Depuis des mois, le gouvernement était profondément divisé sur le Tribunal spécial pour le Liban (TSL), chargé d’identifier et de juger les assassins de l’ancien Premier ministre libanais Rafic Hariri, tué en 2005 dans un attentat à Beyrouth.

Le Hezbollah, qui s’attend à être mis en cause, a fait pression sans succès sur Saad Hariri pour qu’il désavoue le TSL.

M. Hariri, soutenu par les Etats-Unis et l’Arabie saoudite, a accusé sans les nommer le Hezbollah et ses alliés, appuyés par la Syrie et l’Iran, d’avoir bloqué toute solution et de vouloir l' »assassiner politiquement ».

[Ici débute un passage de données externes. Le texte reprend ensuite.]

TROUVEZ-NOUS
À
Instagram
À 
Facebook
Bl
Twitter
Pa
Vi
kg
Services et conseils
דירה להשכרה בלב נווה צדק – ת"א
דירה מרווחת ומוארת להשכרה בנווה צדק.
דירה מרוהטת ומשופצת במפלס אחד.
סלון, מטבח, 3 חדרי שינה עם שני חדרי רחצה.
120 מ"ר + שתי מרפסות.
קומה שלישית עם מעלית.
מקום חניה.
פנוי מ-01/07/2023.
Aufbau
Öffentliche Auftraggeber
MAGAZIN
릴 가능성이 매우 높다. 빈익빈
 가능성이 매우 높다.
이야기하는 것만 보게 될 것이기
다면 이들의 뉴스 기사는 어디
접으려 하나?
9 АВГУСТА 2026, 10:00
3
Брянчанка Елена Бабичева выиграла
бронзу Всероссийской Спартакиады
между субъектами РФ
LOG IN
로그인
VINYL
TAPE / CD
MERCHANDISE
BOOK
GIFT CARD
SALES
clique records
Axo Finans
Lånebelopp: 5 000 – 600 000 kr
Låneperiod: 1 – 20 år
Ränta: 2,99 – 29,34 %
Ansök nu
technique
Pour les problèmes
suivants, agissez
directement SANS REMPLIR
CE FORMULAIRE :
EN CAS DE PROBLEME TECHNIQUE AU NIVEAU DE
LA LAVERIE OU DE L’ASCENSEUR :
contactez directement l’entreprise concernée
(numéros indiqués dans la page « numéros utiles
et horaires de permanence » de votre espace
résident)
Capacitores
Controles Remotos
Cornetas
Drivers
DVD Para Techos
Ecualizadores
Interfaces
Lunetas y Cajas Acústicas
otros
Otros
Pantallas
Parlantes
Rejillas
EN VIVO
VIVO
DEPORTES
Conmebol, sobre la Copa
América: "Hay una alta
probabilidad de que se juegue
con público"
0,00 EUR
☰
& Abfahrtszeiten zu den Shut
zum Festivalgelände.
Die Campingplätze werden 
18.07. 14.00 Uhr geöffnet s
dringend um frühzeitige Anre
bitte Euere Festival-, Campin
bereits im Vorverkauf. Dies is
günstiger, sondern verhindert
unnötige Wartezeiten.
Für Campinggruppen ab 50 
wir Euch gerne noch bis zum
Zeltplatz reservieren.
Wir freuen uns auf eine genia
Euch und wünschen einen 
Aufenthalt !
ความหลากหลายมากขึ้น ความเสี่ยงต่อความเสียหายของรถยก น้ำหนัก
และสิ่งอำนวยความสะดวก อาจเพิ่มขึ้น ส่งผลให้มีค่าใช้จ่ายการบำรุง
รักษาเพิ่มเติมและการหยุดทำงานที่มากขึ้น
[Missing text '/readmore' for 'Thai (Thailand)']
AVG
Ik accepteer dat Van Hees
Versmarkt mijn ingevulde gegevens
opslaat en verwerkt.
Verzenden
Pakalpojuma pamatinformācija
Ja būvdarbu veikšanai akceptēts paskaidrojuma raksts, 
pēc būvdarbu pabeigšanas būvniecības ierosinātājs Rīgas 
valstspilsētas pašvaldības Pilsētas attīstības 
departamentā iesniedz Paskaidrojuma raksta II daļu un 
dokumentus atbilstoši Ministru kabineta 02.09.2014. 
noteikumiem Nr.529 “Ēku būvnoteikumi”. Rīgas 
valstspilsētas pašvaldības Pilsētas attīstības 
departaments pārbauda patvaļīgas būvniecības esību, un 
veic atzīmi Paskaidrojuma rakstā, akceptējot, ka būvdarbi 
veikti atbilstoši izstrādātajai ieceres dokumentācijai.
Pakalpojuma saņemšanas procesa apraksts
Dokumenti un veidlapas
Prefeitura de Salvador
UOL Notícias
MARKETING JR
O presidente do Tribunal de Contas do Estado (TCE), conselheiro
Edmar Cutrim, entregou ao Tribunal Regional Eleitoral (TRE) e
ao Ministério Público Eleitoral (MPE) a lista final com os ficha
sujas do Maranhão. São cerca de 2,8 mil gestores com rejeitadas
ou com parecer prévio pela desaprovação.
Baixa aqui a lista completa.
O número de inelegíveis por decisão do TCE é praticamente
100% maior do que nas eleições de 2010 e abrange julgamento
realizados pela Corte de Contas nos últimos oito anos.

Jeudi, la Turquie et le Qatar ont suspendu leur médiation destinée à débloquer la crise en raison des « réserves » exprimées, au lendemain de l’annonce par l’Arabie saoudite qu’elle abandonnait sa médiation avec la Syrie. « J’étais prêt à aller très loin dans le compromis (…) mais une fois de plus, toute solution a été bloquée », a affirmé Saad Hariri.

Le Hezbollah veut que le prochain Premier ministre retire les juges libanais du TSL, arrête le financement du pays à cette instance et se retire du protocole signé avec le tribunal.
« A l’aube, ils (le camp du Hezbollah) ont informé les médiateurs qatari et turc qu’ils ne voulaient qu’une chose: +il est inacceptable que Saad Hariri revienne à la tête du gouvernement+ », a expliqué M. Hariri.
L’opposition, menée par le Hezbollah, a déjà fait savoir qu’elle ne souhaitait pas voir un retour de Saad Hariri.

C’est le groupe parlementaire du leader druze Walid Joumblatt qui fera pencher la balance en faveur ou non de Saad Hariri, dont il était l’un des plus proches alliés avant de s’en démarquer.

La crise inquiète la communauté internationale qui craint une résurgence des violences, notamment après le dépôt lundi de l’acte de l’accusation par le TSL, au contenu encore confidentiel.

Jeudi, Hillary Clinton, la chef de la diplomatie américaine, a affirmé qu’il revenait aux Libanais eux-mêmes de résoudre leur crise politique, bien que Washington soit prêt à leur apporter une aide.

L’émir du Qatar cheikh Hamad ben Khalifa al-Thani s’est rendu jeudi à Damas où il a souligné avec le président syrien Bachar al-Assad, « l’importance de la stabilité et de la sécurité au Liban ».

Mardi, des rassemblements de jeunes vêtus de noir et non armés, vraisemblablement des partisans du Hezbollah, ont provoqué la panique à Beyrouth, incitant des écoles à fermer et l’armée à renforcer sa présence.

Le Hezbollah accuse le tribunal d’être impliqué dans un complot « israélo-américain » visant à le détruire, et a prévenu qu’il se « défendra » contre toute charge.
« Nous n’allons pas recourir à la rue », a assuré quant à lui M. Hariri.

En mai 2008, après une crise politique de près de deux ans, le Hezbollah avait, lors de combats avec des partisans de Saad Hariri, pris pendant quelques jours le contrôle du secteur ouest de Beyrouth, à majorité musulmane.
Ces affrontements avaient failli plonger le pays dans une nouvelle guerre civile après celle de 1975-1990.